Dysentery Co occupies a unique niche among bowel nosodes. Morgan group nosodes speak of sluggish, congested livers and skins; Proteus of violent, often unconscious tension culminating in crises; Sycotic Co of chronic catarrh and fibrositis; Gaertner of nutritional and developmental derailment. Dysentery Co alone stands for conscious, anticipatory alarm in the autonomic field, with colon and pylorus as primary effectors.

When prescribed accurately, Dysentery Co often produces a gentle but decisive shift. The patient may report fewer emergency runs to the toilet, less abdominal churning before events, and a surprising ability to sit through meetings or exams without catastrophic thinking. Palpitations lessen, chest sensations feel less threatening, and sleep becomes less dominated by failure dreams.

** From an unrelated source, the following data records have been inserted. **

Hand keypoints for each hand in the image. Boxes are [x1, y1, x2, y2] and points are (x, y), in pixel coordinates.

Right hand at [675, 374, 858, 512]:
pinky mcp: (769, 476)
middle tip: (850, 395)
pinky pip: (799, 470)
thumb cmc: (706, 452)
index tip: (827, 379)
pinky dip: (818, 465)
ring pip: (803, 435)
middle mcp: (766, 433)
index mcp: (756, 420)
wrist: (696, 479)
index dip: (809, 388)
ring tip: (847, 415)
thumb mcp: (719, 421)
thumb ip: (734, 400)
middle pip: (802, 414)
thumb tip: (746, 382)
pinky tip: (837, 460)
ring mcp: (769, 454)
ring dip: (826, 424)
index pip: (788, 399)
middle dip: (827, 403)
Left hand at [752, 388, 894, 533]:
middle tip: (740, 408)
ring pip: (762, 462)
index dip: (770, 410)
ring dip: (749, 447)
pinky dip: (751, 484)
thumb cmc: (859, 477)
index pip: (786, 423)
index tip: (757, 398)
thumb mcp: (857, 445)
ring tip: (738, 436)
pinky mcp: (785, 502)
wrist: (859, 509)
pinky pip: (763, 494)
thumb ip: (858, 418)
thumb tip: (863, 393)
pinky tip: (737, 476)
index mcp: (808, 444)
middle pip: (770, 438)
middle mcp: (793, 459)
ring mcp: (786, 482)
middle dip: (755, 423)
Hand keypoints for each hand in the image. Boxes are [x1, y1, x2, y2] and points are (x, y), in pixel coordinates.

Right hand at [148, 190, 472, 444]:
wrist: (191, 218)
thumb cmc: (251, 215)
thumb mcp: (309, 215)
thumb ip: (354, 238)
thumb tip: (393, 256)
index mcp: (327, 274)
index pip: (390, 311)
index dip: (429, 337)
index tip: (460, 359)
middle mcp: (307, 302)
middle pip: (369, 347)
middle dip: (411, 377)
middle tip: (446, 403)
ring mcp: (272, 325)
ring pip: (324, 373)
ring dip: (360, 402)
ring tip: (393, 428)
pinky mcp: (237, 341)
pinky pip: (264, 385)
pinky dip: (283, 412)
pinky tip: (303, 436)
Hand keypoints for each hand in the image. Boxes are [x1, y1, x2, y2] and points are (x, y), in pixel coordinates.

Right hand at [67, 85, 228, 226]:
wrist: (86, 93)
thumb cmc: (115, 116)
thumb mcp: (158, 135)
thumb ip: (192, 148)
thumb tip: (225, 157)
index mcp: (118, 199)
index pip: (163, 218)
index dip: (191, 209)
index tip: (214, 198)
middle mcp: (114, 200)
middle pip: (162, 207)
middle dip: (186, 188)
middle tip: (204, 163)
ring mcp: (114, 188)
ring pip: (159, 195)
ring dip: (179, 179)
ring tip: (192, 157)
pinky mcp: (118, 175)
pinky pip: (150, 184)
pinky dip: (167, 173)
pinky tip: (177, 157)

With the autonomic “volume” turned down, a more stable psychological baseline appears; at this point, the true constitutional remedy—be it Phos., Sulph., Lyc., Calc-ph., or another—usually becomes clear.

In essence, Dysentery Co is a terrain remedy for the autonomic gut–heart axis, where dysenteric history, anticipatory fear, bowel and chest sensations intertwine. It does not replace acutes like Acon. or Gels., nor deep polychrests, but prepares a nervous, dysenteric terrain to respond to them, and in many modern IBS–anxiety cases it is the missing link between psyche, flora and physiology.